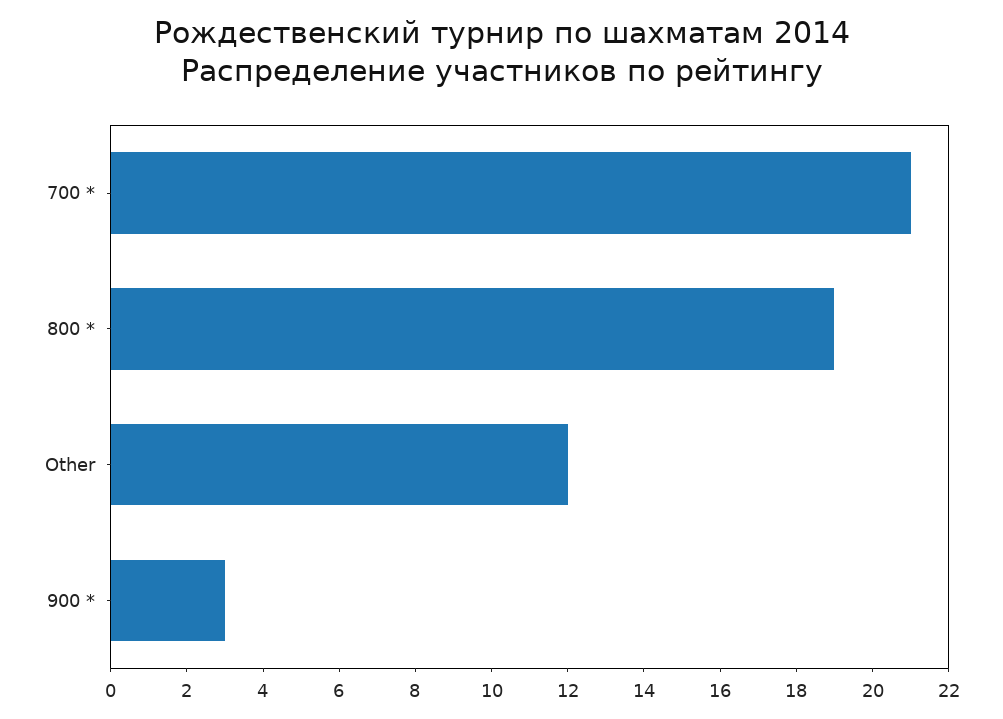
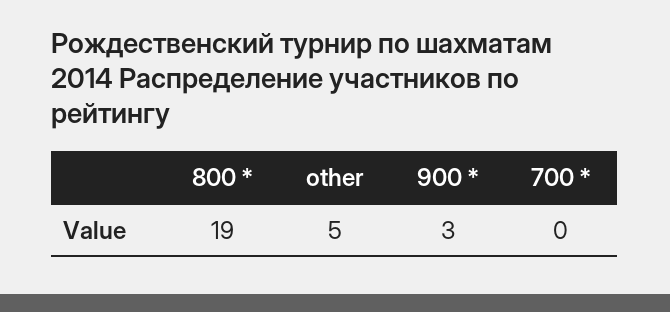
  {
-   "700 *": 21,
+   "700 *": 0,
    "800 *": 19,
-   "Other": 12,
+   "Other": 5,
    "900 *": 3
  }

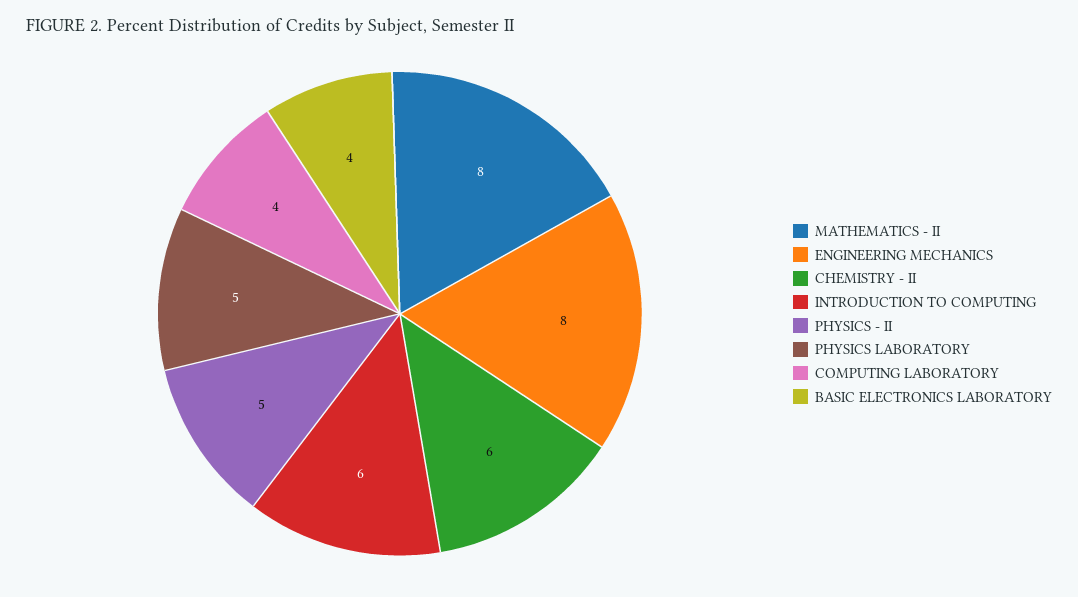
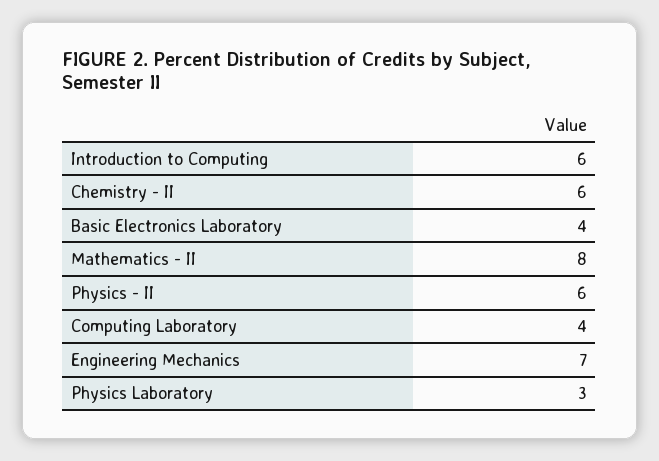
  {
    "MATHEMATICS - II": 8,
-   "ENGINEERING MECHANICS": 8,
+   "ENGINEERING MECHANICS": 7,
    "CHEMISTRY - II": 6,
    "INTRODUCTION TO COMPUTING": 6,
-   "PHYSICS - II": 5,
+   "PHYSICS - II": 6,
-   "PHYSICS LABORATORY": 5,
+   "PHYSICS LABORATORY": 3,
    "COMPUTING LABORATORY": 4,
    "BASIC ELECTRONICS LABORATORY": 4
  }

········

» **Your task**: Go through the material and copy each line in which the word "ENGINEERING" occurs.

» **Written solution**:
-   "ENGINEERING MECHANICS": 8,
+   "ENGINEERING MECHANICS": 7,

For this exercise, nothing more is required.